Pardon this turkey
Reviewing The Hunger Games: Mockingjay Part 1 is a bit like reviewing a preview trailer. The movie is a cheat. In fact, it’s not really a movie at all; it’s a two-hour lead-in to the real movie, which won’t be rolling into theaters for another year. It’s like that old riddle: How do you keep a turkey in suspense? I’ll tell you next November.
Mockingjay Part 1 is based on the first half—actually, more like the first quarter—of the last volume of Suzanne Collins’ The Hunger Games trilogy. Our heroine Katniss Everdeen (Jennifer Lawrence) was rescued at the end of Catching Fire and spirited away to the secret depths of District 13, which was supposedly wiped out in the previous rebellion but has merely been forced underground. There, under the leadership of President Alma Coin (Julianne Moore), District 13 plots to continue and expand the rebellion that they never considered lost.
President Coin and her underling, the former Hunger Games chief Plutarch Heavensbee (the late Philip Seymour Hoffman), try to induce Katniss to become the face of their revolution against the Capital and the malevolent President Snow (Donald Sutherland) by making a series of propaganda videos, or “propos.” At first she refuses, but when she sees how her friend and supposed lover Peeta Mellark (Josh Hutcherson), left behind in the Capital, has been persuaded (or tortured) into making propos of his own against her, she changes her mind.
This brings us to the best scene in this stunted little blockbuster, as Katniss is stage-managed in her first propo, outfitted for war in front of a phony backdrop and given a rousing speech to stir up the spirit of revolt. She’s terrible, as fake as the computer-generated scene behind her. Plutarch carefully coaches her, she tries again— and is even worse.

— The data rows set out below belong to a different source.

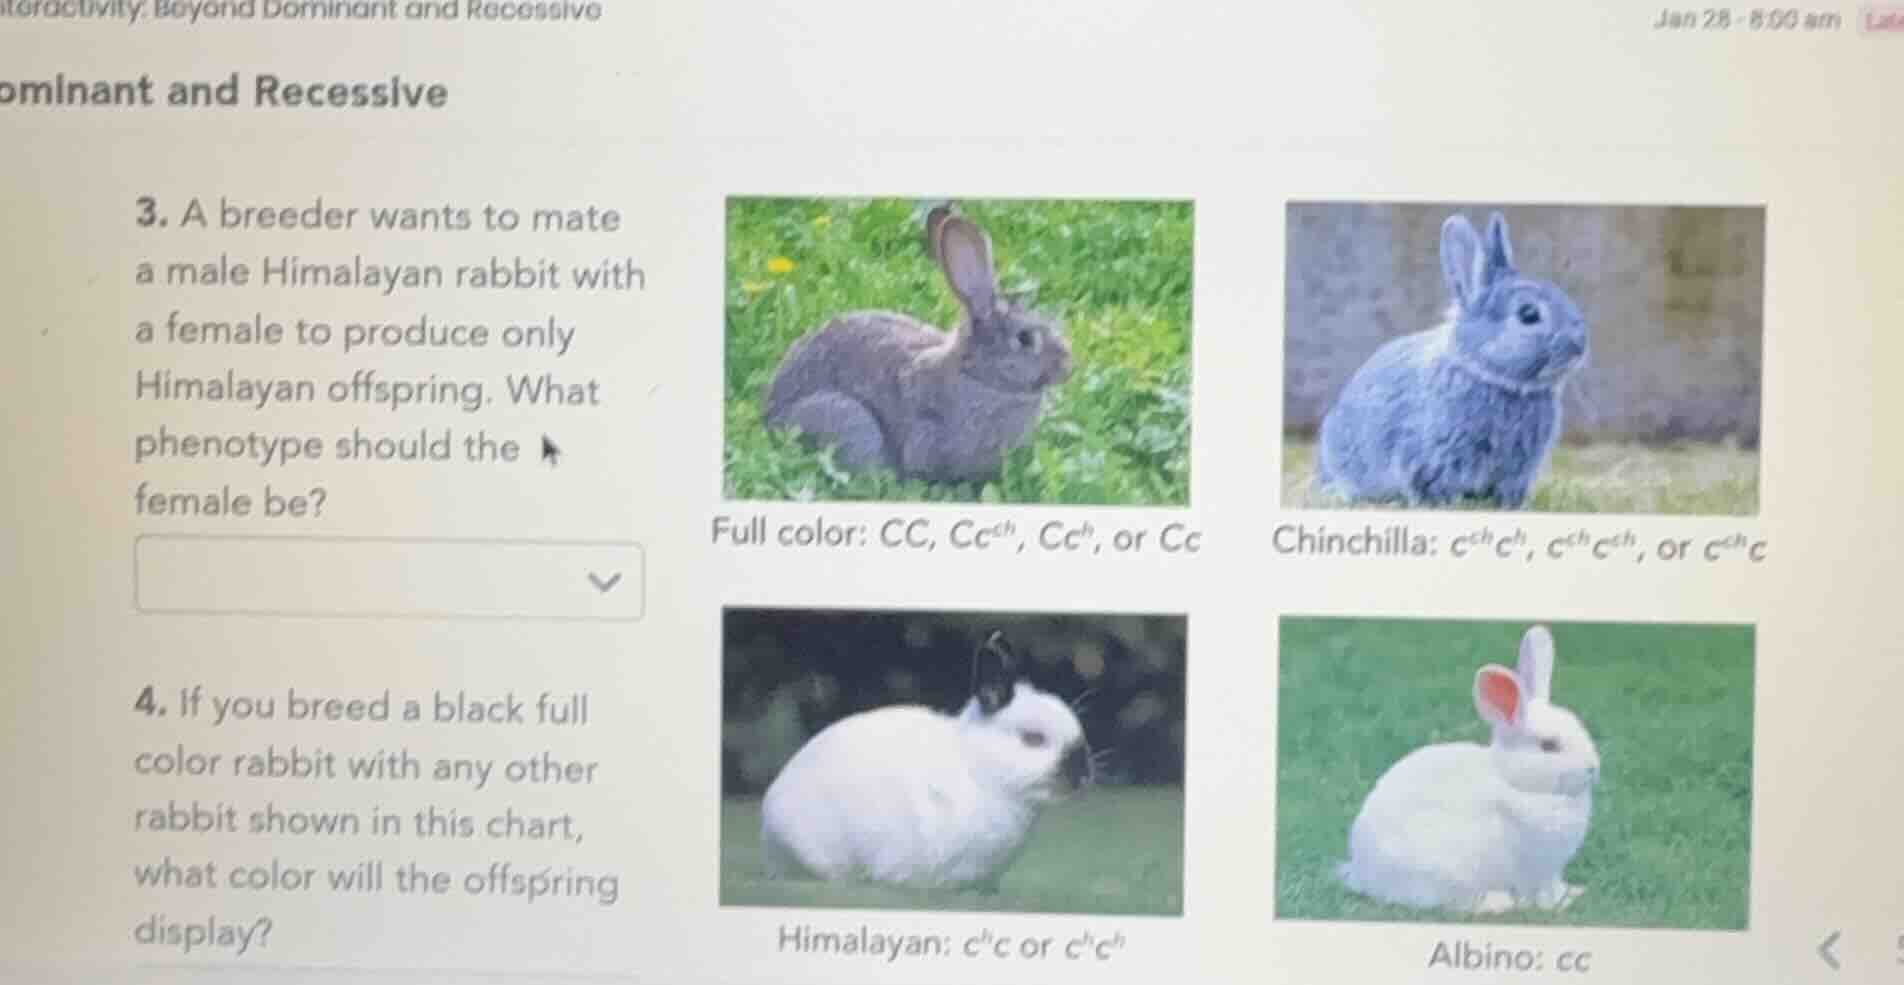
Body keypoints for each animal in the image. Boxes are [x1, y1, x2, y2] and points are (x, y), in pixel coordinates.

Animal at [1337, 625, 1600, 913]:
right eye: (1549, 745)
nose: (1593, 767)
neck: (1514, 782)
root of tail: (1363, 871)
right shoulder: (1537, 870)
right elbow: (1544, 891)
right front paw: (1557, 905)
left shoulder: (1551, 870)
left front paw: (1574, 893)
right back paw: (1497, 904)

Then later, on an outing with a camera crew to another district, Katniss witnesses the atrocities committed by Snow’s stormtroopers. Moved to defiant rage, Katniss speaks—shouts—from her heart, giving Coin and Plutarch exactly the kind of propo they were looking for. (Here, too, we get the full measure of Jennifer Lawrence’s brilliance: She’s such a great actress that she can play somebody who can’t act, who can only be real.)
As with the first picture in the series, Jennifer Lawrence saves Mockingjay Part 1, but for a different reason. The Hunger Games was poorly written and directed even more poorly by the appalling Gary Ross; Lawrence alone made it worth watching. Here she has a much better director—Francis Lawrence (no relation), who took over the reins with 2013’s Catching Fire—but an even weaker script by Peter Craig and Danny Strong (Suzanne Collins is credited with the “adaptation,” but that seems to have been simply a matter of deciding where to put the break for next year’s Mockingjay Part 2). Craig and Strong can’t really be blamed; once the decision was made to expand Mockingjay into two movies—a lamentable trend pioneered by the Harry Potter movies—there wasn’t much they could do. Part 1 is too sluggish and uneventful to sustain even its fairly modest two hours; it’s just a lot of scenes of people in drab clothes sitting around tables talking, punctuated by a couple of well-staged but too-brief action scenes. Most of the action and character development—not to mention, of course, the story’s final, haunted resolution—won’t hit the screen until next year.
And why is that? Because Mockingjay the novel is so complex that it called for extended treatment? Not at all; the book might well have made a riveting three-hour movie. Collins’ (and Lawrence’s) fans are being made to wait simply so that the gang at Lionsgate and Color Force can squeeze another $600 million out of the franchise—and, not incidentally, another picture out of Jennifer Lawrence at the bargain price they paid when they first signed her, before she won an Oscar and showed the depth, range and value of her talent.
The fans probably won’t mind. But they wouldn’t miss much if they saved their money and waited a year for Part 2. In Mockingjay Part 1, the ones who are being mocked are the audience.